# TASK REQUIREMENTS
What you submit must be an exact copy of the listing below, with no images in it.

# SUPPLIED INFORMATION
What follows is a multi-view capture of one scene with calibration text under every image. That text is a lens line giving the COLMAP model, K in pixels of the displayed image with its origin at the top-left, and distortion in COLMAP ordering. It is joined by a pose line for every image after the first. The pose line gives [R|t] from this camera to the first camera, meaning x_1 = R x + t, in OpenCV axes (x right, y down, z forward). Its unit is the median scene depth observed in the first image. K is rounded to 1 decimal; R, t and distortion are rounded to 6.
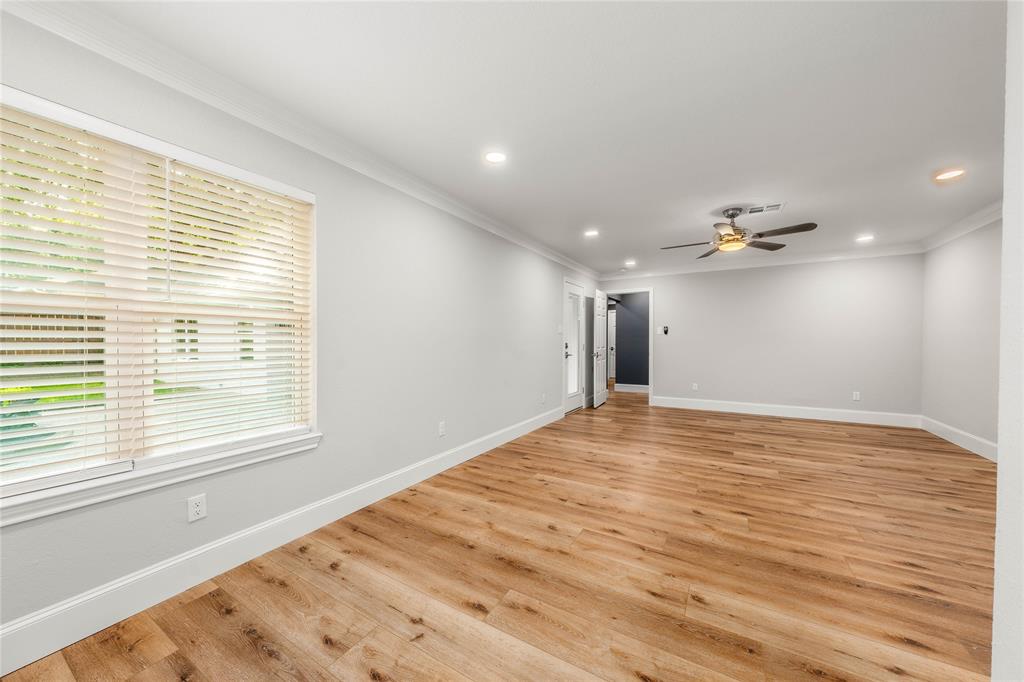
lens RADIAL K [[369.8, 0, 512.9], [0, 369.8, 340.4], [0, 0, 1]] dist [0.001150, -0.000081]
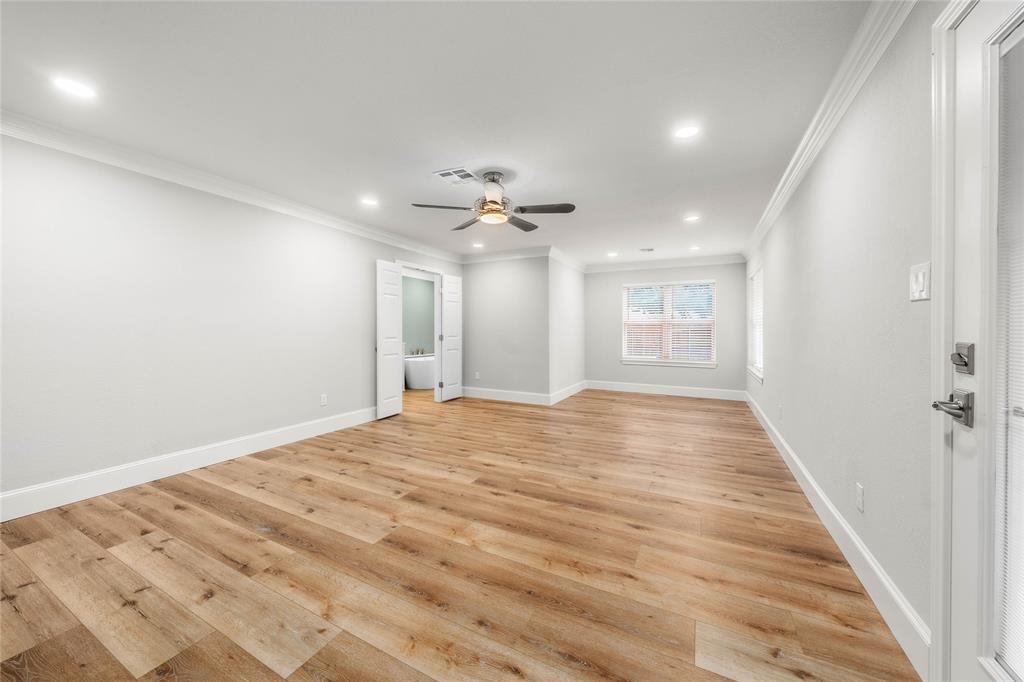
lens RADIAL K [[369.8, 0, 511.5], [0, 369.8, 333.7], [0, 0, 1]] dist [0.001150, -0.000081]
pose [[-0.998053, -0.002748, -0.062307, 0.659525], [-0.003348, 0.999949, 0.009536, 0.002496], [0.062277, 0.009726, -0.998011, 2.016996]]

# RESULT FOR THIS EXERCISE
What follows is a multi-view capture of one scene with calibration text under every image. That text is a lens line giving the COLMAP model, K in pixels of the displayed image with its origin at the top-left, and distortion in COLMAP ordering. It is joined by a pose line for every image after the first. The pose line gives [R|t] from this camera to the first camera, meaning x_1 = R x + t, in OpenCV axes (x right, y down, z forward). Its unit is the median scene depth observed in the first image. K is rounded to 1 decimal; R, t and distortion are rounded to 6.
lens RADIAL K [[369.8, 0, 512.9], [0, 369.8, 340.4], [0, 0, 1]] dist [0.001150, -0.000081]
lens RADIAL K [[369.8, 0, 511.5], [0, 369.8, 333.7], [0, 0, 1]] dist [0.001150, -0.000081]
pose [[-0.998053, -0.002748, -0.062307, 0.659525], [-0.003348, 0.999949, 0.009536, 0.002496], [0.062277, 0.009726, -0.998011, 2.016996]]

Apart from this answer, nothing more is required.